Control Cache Location
# Set custom cache directory
Sys.setenv(BLS_CACHE_DIR = "D:/BLS_data_cache")
# Enable caching globally
Sys.setenv(USE_BLS_CACHE = "TRUE")Troubleshooting Memory Issues
Symptoms
- R crashes during
devtools::test() - R crashes when calling
get_cps_subset()with characteristics - “Cannot allocate vector of size…” errors
- Positron/RStudio becomes unresponsive
Solutions
Close other applications to free RAM before downloading large files
-
Use caching to avoid re-downloading during repeated operations:
Sys.setenv(USE_BLS_CACHE = "TRUE") -
Use specific series IDs instead of characteristic filters when possible:
# Discover series first explore_cps_series( search = "unemployment", characteristics = list(sexs_code = "1") ) # Then download specific series get_cps_subset(series_ids = c("LNS13000001", "LNS14000001")) -
Skip memory-intensive tests during development:
Sys.setenv(SKIP_MEMORY_TESTS = "TRUE") -
Increase R’s memory limit (Windows only):
# Set to 8GB (if you have sufficient RAM) memory.limit(size = 8000) Use 64-bit R (not 32-bit) for accessing more memory
Understanding File Sizes
Common BLS dataset sizes:
| Dataset | Typical Size | In-Memory (Character) | In-Memory (Optimized) |
|---|---|---|---|
| CES AllData | ~500 MB | ~2-3 GB | ~800 MB - 1.2 GB |
| CPS (LN) AllData | ~400 MB | ~1.5-2 GB | ~600-800 MB |
| LAUS County | ~350 MB | ~1.2-1.8 GB | ~500-700 MB |
| CES Single State | ~10-30 MB | ~50-150 MB | ~20-60 MB |
Note: “In-Memory (Optimized)” reflects the improvements in BLSloadR 0.3.0+.
Best Practices
Start small: Test your code with specific states or series before downloading full datasets
Use persistent caching: Set up a permanent cache directory to avoid re-downloading
Monitor memory: Use
pryr::mem_used()or Task Manager to track memory usageClose and restart R: Between large operations to ensure clean memory state
Leverage subset caching: Functions like
get_cps_subset()cache filtered results, making subsequent queries fast
Example Workflow
# 1. Set up persistent caching (one time)

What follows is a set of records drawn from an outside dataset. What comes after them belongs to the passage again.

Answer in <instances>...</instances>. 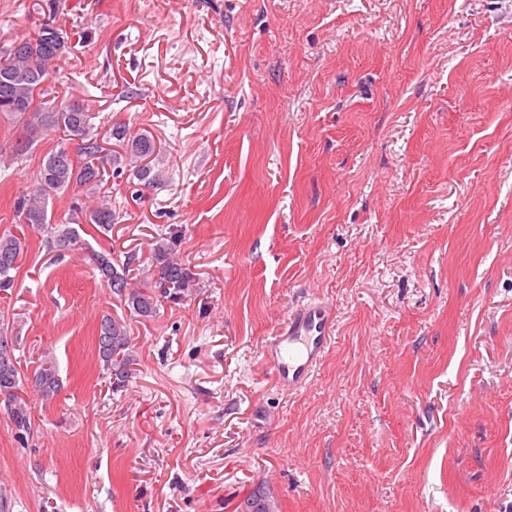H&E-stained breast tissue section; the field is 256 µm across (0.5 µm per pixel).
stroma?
I'll return each instance as SVG.
<instances>
[{
	"instance_id": "1",
	"label": "stroma",
	"mask_w": 512,
	"mask_h": 512,
	"mask_svg": "<svg viewBox=\"0 0 512 512\" xmlns=\"http://www.w3.org/2000/svg\"><path fill=\"white\" fill-rule=\"evenodd\" d=\"M81 36L49 88L154 138L164 180L108 175L111 231L25 228L0 317L62 389L0 406V512H512V0H0V36ZM0 122V232L61 132ZM196 280L132 315L91 254ZM319 299L336 340L305 390L263 348ZM127 321L124 388L97 357ZM98 359L112 376L113 390L124 387L131 376L136 354L128 325L117 317H103L99 324Z\"/></svg>"
}]
</instances>
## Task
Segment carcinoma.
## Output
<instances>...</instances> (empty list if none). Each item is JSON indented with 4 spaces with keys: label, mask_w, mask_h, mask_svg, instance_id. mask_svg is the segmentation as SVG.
<instances>
[{
    "label": "carcinoma",
    "mask_w": 512,
    "mask_h": 512,
    "mask_svg": "<svg viewBox=\"0 0 512 512\" xmlns=\"http://www.w3.org/2000/svg\"><path fill=\"white\" fill-rule=\"evenodd\" d=\"M10 45L0 47V118L11 124L31 127L28 116L40 119L41 127L57 129L74 142L70 151L67 141L42 161L36 175L37 186L29 195H21L15 202V211L24 223L47 234V247L54 252L60 248L75 252L82 248V225L91 224L105 232L114 224L112 203L101 194L106 167L116 173L127 170L139 185L148 188L162 181V172L154 170L151 157L156 152L154 139L140 135L127 138V129L117 123L112 126L110 138L118 142V149H107L92 133L94 118L91 106L83 100L71 99L47 104L46 84L59 70L70 50V43L62 30L48 22L38 34L13 37ZM73 190L68 217L59 222L49 215V202ZM181 235L177 232L161 234L152 242L154 269L141 286L131 283L129 269H122L102 253L94 256L101 280L118 295L128 308L143 318L157 315L161 300L181 301L193 295L194 277L176 258ZM26 242L12 231L0 233V292L14 288ZM98 359L112 376V389L124 387L136 362L133 338L126 322L117 317L101 319L98 333ZM30 387L44 399L52 398L60 389L54 362L46 359L30 375L21 371L14 353L0 356V395L8 418L18 437L31 430V413L20 402L18 393ZM245 500L263 503L268 510H278L269 492L258 487Z\"/></svg>",
    "instance_id": "obj_1"
}]
</instances>
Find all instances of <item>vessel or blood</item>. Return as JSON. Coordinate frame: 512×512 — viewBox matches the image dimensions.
<instances>
[{
    "label": "vessel or blood",
    "mask_w": 512,
    "mask_h": 512,
    "mask_svg": "<svg viewBox=\"0 0 512 512\" xmlns=\"http://www.w3.org/2000/svg\"><path fill=\"white\" fill-rule=\"evenodd\" d=\"M336 317L324 302L312 300L295 310L280 331L267 340L264 359L276 383L288 391L305 388L335 341Z\"/></svg>",
    "instance_id": "obj_1"
}]
</instances>
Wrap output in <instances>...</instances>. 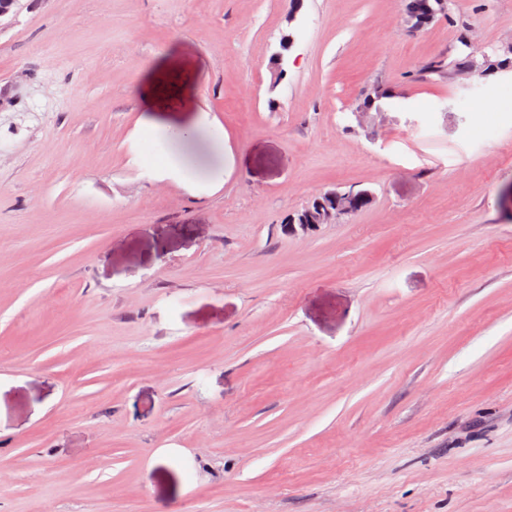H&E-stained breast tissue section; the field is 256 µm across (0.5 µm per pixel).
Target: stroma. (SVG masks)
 <instances>
[{
	"instance_id": "35a3bbf8",
	"label": "stroma",
	"mask_w": 512,
	"mask_h": 512,
	"mask_svg": "<svg viewBox=\"0 0 512 512\" xmlns=\"http://www.w3.org/2000/svg\"><path fill=\"white\" fill-rule=\"evenodd\" d=\"M287 11L0 17V512H512V0ZM364 191H328L320 196L322 199H316L313 206L307 207L298 218V222H295L292 216L288 220V224H291V228L296 230L295 224L302 232L313 231L318 228L321 224H332L336 223V220L344 215L352 214L358 210L354 208L356 199L363 194ZM323 200L326 201L323 202ZM347 203L344 204L343 202Z\"/></svg>"
}]
</instances>
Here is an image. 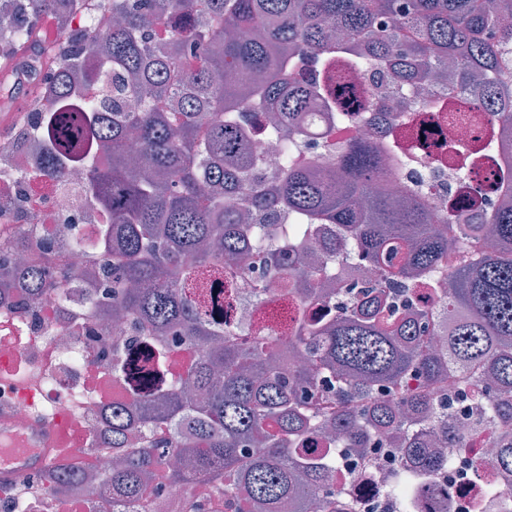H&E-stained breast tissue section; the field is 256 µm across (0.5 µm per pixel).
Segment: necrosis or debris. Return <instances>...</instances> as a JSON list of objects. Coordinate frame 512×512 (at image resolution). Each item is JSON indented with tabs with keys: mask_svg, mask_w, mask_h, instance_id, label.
Masks as SVG:
<instances>
[{
	"mask_svg": "<svg viewBox=\"0 0 512 512\" xmlns=\"http://www.w3.org/2000/svg\"><path fill=\"white\" fill-rule=\"evenodd\" d=\"M60 34L33 32L14 45L5 74L0 75V258L11 265L39 262L51 271H65L69 279L28 300L22 286L0 296V453L12 448H63L72 459H84L93 472L104 473L115 462L106 450L117 408H129L138 390L126 380L125 365L140 347L155 352L160 375L157 392H167L178 371L192 363L196 346L185 337L168 333L133 337L128 319L98 320L100 308L112 302L104 286H92L85 271L102 247L94 239L99 225L112 214L87 195L86 181L71 178L53 185L42 174L43 160L52 146V120L58 109L51 76L64 62L56 45ZM31 90L33 99L18 104L17 83ZM343 113L331 135L321 126L309 129L298 162L315 172L328 171L345 142L365 139L379 151V164L388 172L377 185L391 198L413 196L424 201L432 223L485 224L498 206L497 184L512 183V128L481 127L466 121L473 109L494 111L497 95L487 92L473 106L465 90L452 84H433L422 90L392 79L380 80L372 69L352 73L335 89ZM270 107L260 104L247 115L260 174L277 178L282 171L277 143L264 126ZM450 266L434 268L431 278L439 289L425 298L435 324L428 343L440 353L448 350V295ZM258 270L246 272L235 290L237 301L229 328L254 325L269 329L285 346L291 340L284 319L301 303L292 291L259 298ZM448 422L459 437L456 447L429 446L443 463L426 480L444 491L440 499L422 495L411 486L412 512H512V493L487 494L482 486L494 462L502 434L479 422L473 403L454 404ZM369 452L360 456L343 444L319 443L320 452L336 458L333 485L339 498L351 502L354 512H394L389 494L397 472L410 460L396 452L388 430L369 432ZM36 499L15 497L0 488V503L11 501V512H111L112 498L101 488L80 487L69 493L49 491L34 476Z\"/></svg>",
	"mask_w": 512,
	"mask_h": 512,
	"instance_id": "obj_1",
	"label": "necrosis or debris"
}]
</instances>
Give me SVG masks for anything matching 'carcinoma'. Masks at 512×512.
I'll list each match as a JSON object with an SVG mask.
<instances>
[{
	"mask_svg": "<svg viewBox=\"0 0 512 512\" xmlns=\"http://www.w3.org/2000/svg\"><path fill=\"white\" fill-rule=\"evenodd\" d=\"M80 0H8L23 25L10 41L28 38L39 17L52 13L65 31L66 8ZM104 55L115 82L112 118L90 99L77 116L64 114L60 134L73 144L82 125L98 130L104 159L86 163L88 183L112 212L103 231L112 260L90 276L112 282V310L134 333L176 330L199 349L167 394L112 411V448L118 466L101 478L112 506L128 508L160 492L164 482L185 486L203 475L222 512L245 500L270 509L288 502L296 512L318 501L320 512H343L331 483L332 461L304 449L312 429L336 431L345 447H366L363 424L395 428V444L429 473L436 460L421 450L419 429L435 423L430 388L452 373L458 395L476 392L486 406L481 421L506 429L496 459L512 473V204L490 216L495 244L477 243L454 265L456 313L444 357L424 343L432 315L418 308L414 289L431 286L426 272L448 262L453 224L430 223L425 207L401 208L371 188L378 167L363 140L346 143L336 159L337 186L324 185L293 160L312 107L326 104L323 89L298 78L310 63L328 72L385 67L421 88L443 66L456 69L475 103L490 77L512 72V26L494 13L512 0H108ZM258 101L277 113L283 174L254 175L250 132L237 120ZM491 119L512 125V96H501ZM135 139L136 154L127 151ZM239 195L245 206L224 207ZM285 214L290 234L306 238L310 224H336L337 246L324 265L281 268L289 247L277 225L261 218ZM269 274L265 293L303 286L309 302L334 303L336 318L321 322L301 305L294 320L293 354L306 365L284 370L263 327L244 338L224 331L207 314L208 280L234 279L252 263ZM368 266L375 279L357 298L352 286L318 288L325 264ZM31 292L54 281L32 269ZM416 390L405 388L408 377ZM399 392L395 406L379 391ZM51 488L87 483L85 468L68 461L44 472Z\"/></svg>",
	"mask_w": 512,
	"mask_h": 512,
	"instance_id": "carcinoma-1",
	"label": "carcinoma"
}]
</instances>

Sys.setenv(USE_BLS_CACHE = "TRUE")
Sys.setenv(BLS_CACHE_DIR = "C:/BLS_cache")
# 2. Explore available series
cps_explore <- explore_cps_series(search = "unemployment rate")
# 3. Download specific series (uses cache)

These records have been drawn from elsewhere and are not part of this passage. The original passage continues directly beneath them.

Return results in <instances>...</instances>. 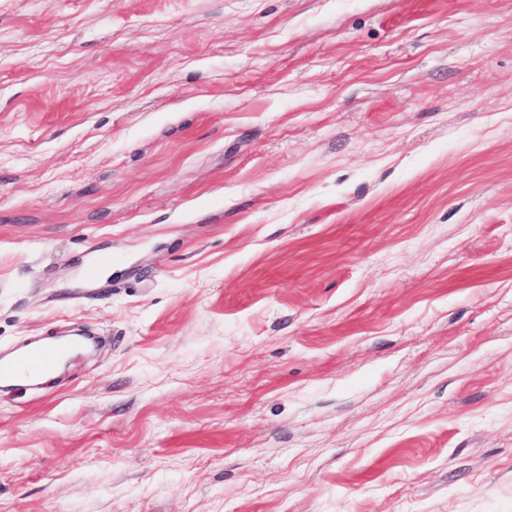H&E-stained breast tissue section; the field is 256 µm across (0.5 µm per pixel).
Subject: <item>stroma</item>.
<instances>
[{"instance_id":"1","label":"stroma","mask_w":512,"mask_h":512,"mask_svg":"<svg viewBox=\"0 0 512 512\" xmlns=\"http://www.w3.org/2000/svg\"><path fill=\"white\" fill-rule=\"evenodd\" d=\"M0 512H512V0H0ZM64 349L54 342H41L19 350L15 357L0 364V375L15 378L17 375L28 376L48 373Z\"/></svg>"}]
</instances>
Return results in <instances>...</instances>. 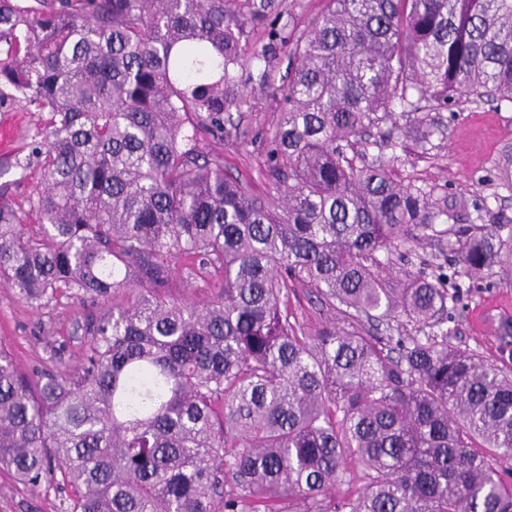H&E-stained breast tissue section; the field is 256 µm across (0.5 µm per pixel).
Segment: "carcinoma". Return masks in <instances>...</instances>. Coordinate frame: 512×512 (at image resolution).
Instances as JSON below:
<instances>
[{"label":"carcinoma","instance_id":"cac0c4a2","mask_svg":"<svg viewBox=\"0 0 512 512\" xmlns=\"http://www.w3.org/2000/svg\"><path fill=\"white\" fill-rule=\"evenodd\" d=\"M322 2L299 32L274 0H0V99L50 115L40 231L0 195V283L112 300L78 377L0 343V471L67 512H512V370L444 328L448 280L511 268L512 237L465 226L438 272L390 287L393 252L455 215L347 154L426 144L452 102L512 103V0ZM278 47L257 196L199 137L248 139L233 113L278 89ZM180 263L221 272L208 301L171 293ZM297 288L338 321L291 318Z\"/></svg>","mask_w":512,"mask_h":512}]
</instances>
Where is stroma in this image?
<instances>
[{"label": "stroma", "instance_id": "1", "mask_svg": "<svg viewBox=\"0 0 512 512\" xmlns=\"http://www.w3.org/2000/svg\"><path fill=\"white\" fill-rule=\"evenodd\" d=\"M252 97L253 110L242 115L249 138L243 144L225 143L224 165L248 179L255 193L263 194L268 183L260 170L282 95L257 90ZM47 118V113L30 112L7 100L0 102V127L13 134L10 152H0V190L15 206H25L29 194L40 185V164L33 159L35 135ZM432 119L437 132L429 144L422 146L408 138L394 149L371 147L368 160L390 162L402 181L435 184L448 195L469 198L471 206L461 213L460 224H500L505 234H512V185H503L498 178L504 155L512 152V103L461 101L433 113ZM19 157L30 158L29 168H16ZM220 279L217 270L182 266L173 293L205 301ZM460 283L462 300L448 320L452 342L500 362L496 337L482 332L477 318L490 303L512 305V273L497 269L486 281L464 277ZM97 308L96 302L63 291L35 308L16 300L10 288L0 285V340L23 370L51 366L52 356L57 355L79 372L85 365L88 318ZM66 506V497L54 489L34 491L0 472V512H64Z\"/></svg>", "mask_w": 512, "mask_h": 512}]
</instances>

unemployment <- get_cps_subset(
series_ids = c("LNS14000000", "LNS14000001", "LNS14000002"),
cache = TRUE
)
# 4. Subsequent calls use cached subset (very fast)

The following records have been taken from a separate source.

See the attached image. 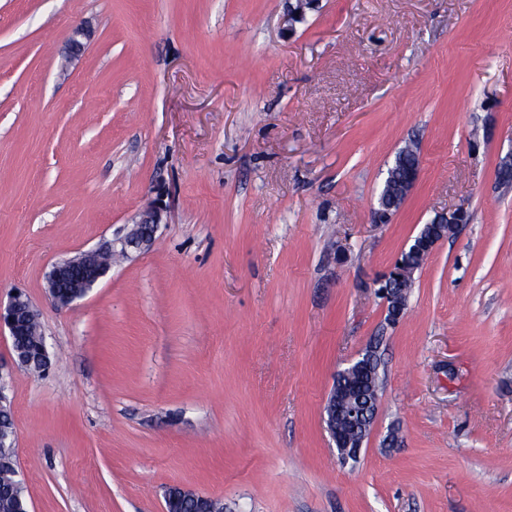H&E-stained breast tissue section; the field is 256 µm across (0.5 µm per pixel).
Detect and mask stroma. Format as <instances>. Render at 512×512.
Returning a JSON list of instances; mask_svg holds the SVG:
<instances>
[{"mask_svg":"<svg viewBox=\"0 0 512 512\" xmlns=\"http://www.w3.org/2000/svg\"><path fill=\"white\" fill-rule=\"evenodd\" d=\"M288 4L0 0V299L29 295L51 361L0 334L31 512H163L173 485L224 512H512V0H318L291 34ZM411 140L420 179L372 223ZM159 193L154 246L55 307L51 266ZM457 206L389 325L377 279ZM372 344L343 465L323 406ZM467 211L458 206L453 209L437 211L425 224H421L418 233L411 239L408 249L420 251L424 258H428L436 245L448 238V229L453 232L458 224H466ZM452 232V233H453Z\"/></svg>","mask_w":512,"mask_h":512,"instance_id":"stroma-1","label":"stroma"}]
</instances>
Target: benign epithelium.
<instances>
[{"label":"benign epithelium","instance_id":"1","mask_svg":"<svg viewBox=\"0 0 512 512\" xmlns=\"http://www.w3.org/2000/svg\"><path fill=\"white\" fill-rule=\"evenodd\" d=\"M314 3L315 0H295V5L290 7L286 17L288 32H294L295 24L305 20L307 10L312 8ZM420 172L421 168H416L400 184L396 203H379V208L374 212L376 223H387L390 216L399 211L418 182ZM166 213V204L163 199L158 198L143 208L133 218L132 223L126 225L121 236L104 240L93 248L54 263L47 280V294L52 303L60 309H67L86 296L98 281L110 272L108 267H99L102 258L116 253L130 258L135 253L149 250L156 240L157 231ZM466 217L467 211L462 206L436 212L421 225L418 233L411 239L409 249L421 252L426 258L429 257L436 245L448 238V230H454L458 225L467 223ZM377 294L386 305L387 321L393 325L398 323L406 309L407 296L400 295V289L391 287L380 288ZM24 321H38V313L30 297L24 291L16 289L10 294L7 303L0 302V330L7 329L9 337L12 338L17 335V327ZM371 363L379 364L375 346L368 347L364 353L358 355L351 361L349 368L359 370ZM324 413L327 430L336 446L339 460L344 463L357 460L364 441L371 433L375 418L372 417L366 422L365 431L359 439H340L336 418L343 417L351 422H361L366 412L360 403L342 398L336 388L328 397Z\"/></svg>","mask_w":512,"mask_h":512}]
</instances>
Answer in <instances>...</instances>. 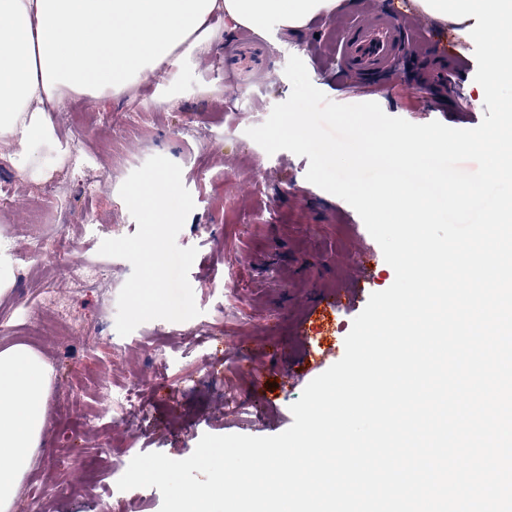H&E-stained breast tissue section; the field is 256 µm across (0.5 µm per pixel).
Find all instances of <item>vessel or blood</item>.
Segmentation results:
<instances>
[{
    "mask_svg": "<svg viewBox=\"0 0 512 512\" xmlns=\"http://www.w3.org/2000/svg\"><path fill=\"white\" fill-rule=\"evenodd\" d=\"M421 38L420 29L402 25L395 16L370 14L343 24L336 58L345 69L379 75Z\"/></svg>",
    "mask_w": 512,
    "mask_h": 512,
    "instance_id": "1",
    "label": "vessel or blood"
}]
</instances>
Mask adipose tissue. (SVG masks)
<instances>
[{
	"mask_svg": "<svg viewBox=\"0 0 512 512\" xmlns=\"http://www.w3.org/2000/svg\"><path fill=\"white\" fill-rule=\"evenodd\" d=\"M423 12L468 30L480 26L493 79L512 84V0H413ZM344 0H0V143L30 180L64 162L48 112L66 92L123 90L161 67L187 61L219 14L230 27L292 31ZM53 368L22 345L0 350V512H12L47 426Z\"/></svg>",
	"mask_w": 512,
	"mask_h": 512,
	"instance_id": "1",
	"label": "adipose tissue"
}]
</instances>
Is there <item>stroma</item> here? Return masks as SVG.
<instances>
[{"instance_id": "35a3bbf8", "label": "stroma", "mask_w": 512, "mask_h": 512, "mask_svg": "<svg viewBox=\"0 0 512 512\" xmlns=\"http://www.w3.org/2000/svg\"><path fill=\"white\" fill-rule=\"evenodd\" d=\"M387 7L419 25L422 40L385 77L342 69L334 53L341 13L318 16L299 34L271 24L248 35L215 17L208 40L182 66L161 68L116 96L69 95L52 110L71 156L40 182L17 175L10 146L0 143V192L7 194L0 238L13 271L0 294V349L27 346L53 367L44 444L14 512H103L107 503L112 512H160L157 488H117L134 456L181 460L206 434H279L307 384L342 358L369 299L356 288L363 270L378 292L395 273L356 211L306 180L308 157L267 155L245 131L289 97L284 69L292 55L331 101H373L415 124L478 126L488 108L475 79L460 98L434 79L448 56L473 60L470 33L410 0H358L350 11ZM155 155L181 166L195 203L177 243L198 250L189 281L200 314L149 321L123 337L115 329L117 298L132 267L98 249L102 240L136 233L119 188ZM61 236L64 248L45 252ZM77 256L104 264L108 279L74 288ZM332 290L344 300L325 330L312 309ZM129 389L134 403L113 402L86 425L106 391Z\"/></svg>"}]
</instances>
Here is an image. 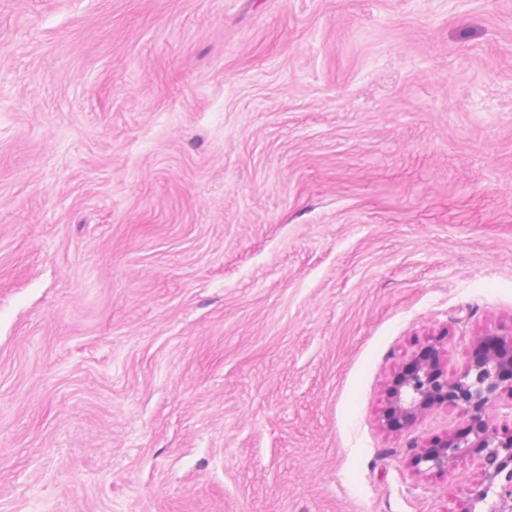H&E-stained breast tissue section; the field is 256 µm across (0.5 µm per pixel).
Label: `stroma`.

unemployment_refresh <- get_cps_subset(
series_ids = c("LNS14000000", "LNS14000001", "LNS14000002"),
cache = TRUE
)Getting Help
If you continue to experience memory issues:
- Check your system’s available RAM
- Review the file size warnings in the console
- Consider using more targeted queries
- Open an issue at https://github.com/schmidtDETR/BLSloadR/issues with:
- Your system RAM
- The specific function call that’s failing
- Any error messages
The BLSloadR package is designed to handle large files efficiently, but memory constraints are ultimately limited by your system’s available RAM.